§ YOUR TASK
Convert the lines from the one containing "Massage Expert" through the last line, inclusive, into a Markdown table with the columns "Row" and "Text", numbering each row and skipping blank lines. Leave the pictures out of the table.

####################

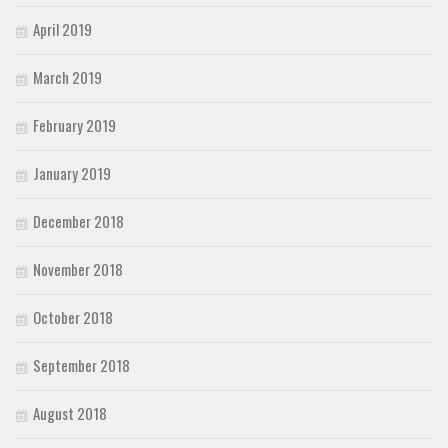
April 2019
March 2019
February 2019
January 2019
December 2018
November 2018
October 2018
September 2018
August 2018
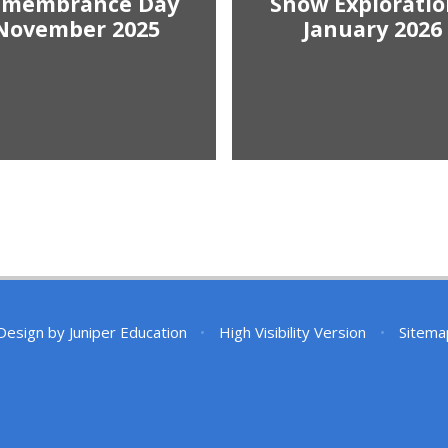
emembrance Day
Snow Exploratio
November 2025
January 2026
Design by
Juniper Education
•
High Visibility Version
•
Sitema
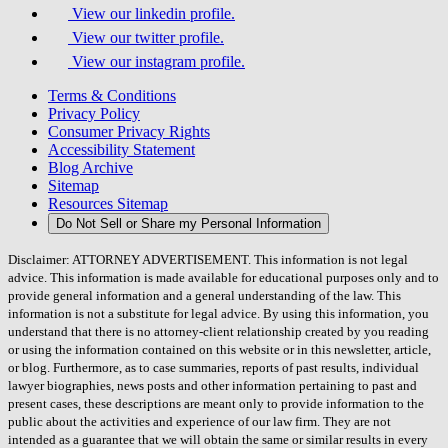
View our linkedin profile.
View our twitter profile.
View our instagram profile.
Terms & Conditions
Privacy Policy
Consumer Privacy Rights
Accessibility Statement
Blog Archive
Sitemap
Resources Sitemap
Do Not Sell or Share my Personal Information
Disclaimer: ATTORNEY ADVERTISEMENT. This information is not legal
advice. This information is made available for educational purposes only and to
provide general information and a general understanding of the law. This
information is not a substitute for legal advice. By using this information, you
understand that there is no attorney-client relationship created by you reading
or using the information contained on this website or in this newsletter, article,
or blog. Furthermore, as to case summaries, reports of past results, individual
lawyer biographies, news posts and other information pertaining to past and
present cases, these descriptions are meant only to provide information to the
public about the activities and experience of our law firm. They are not
intended as a guarantee that we will obtain the same or similar results in every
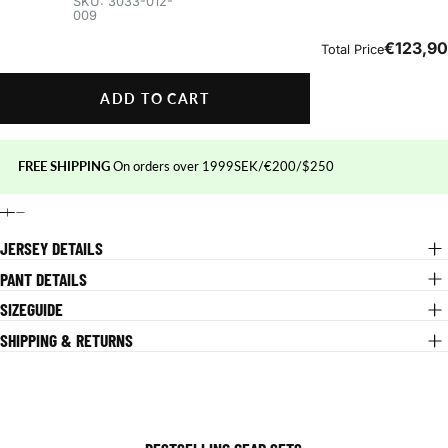
ADD TO CART
FREE SHIPPING
On orders over 1999SEK/€200/$250
JERSEY DETAILS
PANT DETAILS
SIZEGUIDE
SHIPPING & RETURNS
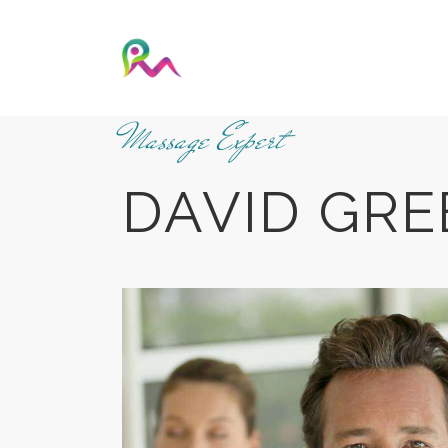
Massage Expert
DAVID GRE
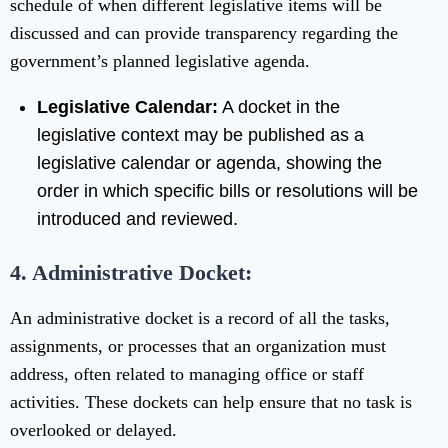
schedule of when different legislative items will be
discussed and can provide transparency regarding the
government’s planned legislative agenda.
Legislative Calendar:
A docket in the
legislative context may be published as a
legislative calendar or agenda, showing the
order in which specific bills or resolutions will be
introduced and reviewed.
4. Administrative Docket:
An administrative docket is a record of all the tasks,
assignments, or processes that an organization must
address, often related to managing office or staff
activities. These dockets can help ensure that no task is
overlooked or delayed.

####################

§ TASK OUTPUT
| Row | Text |
|---|---|
| 1 | Massage Expert |
| 2 | DAVID GRE |
| 3 | schedule of when different legislative items will be |
| 4 | discussed and can provide transparency regarding the |
| 5 | government’s planned legislative agenda. |
| 6 | Legislative Calendar: |
| 7 | A docket in the |
| 8 | legislative context may be published as a |
| 9 | legislative calendar or agenda, showing the |
| 10 | order in which specific bills or resolutions will be |
| 11 | introduced and reviewed. |
| 12 | 4. Administrative Docket: |
| 13 | An administrative docket is a record of all the tasks, |
| 14 | assignments, or processes that an organization must |
| 15 | address, often related to managing office or staff |
| 16 | activities. These dockets can help ensure that no task is |
| 17 | overlooked or delayed. |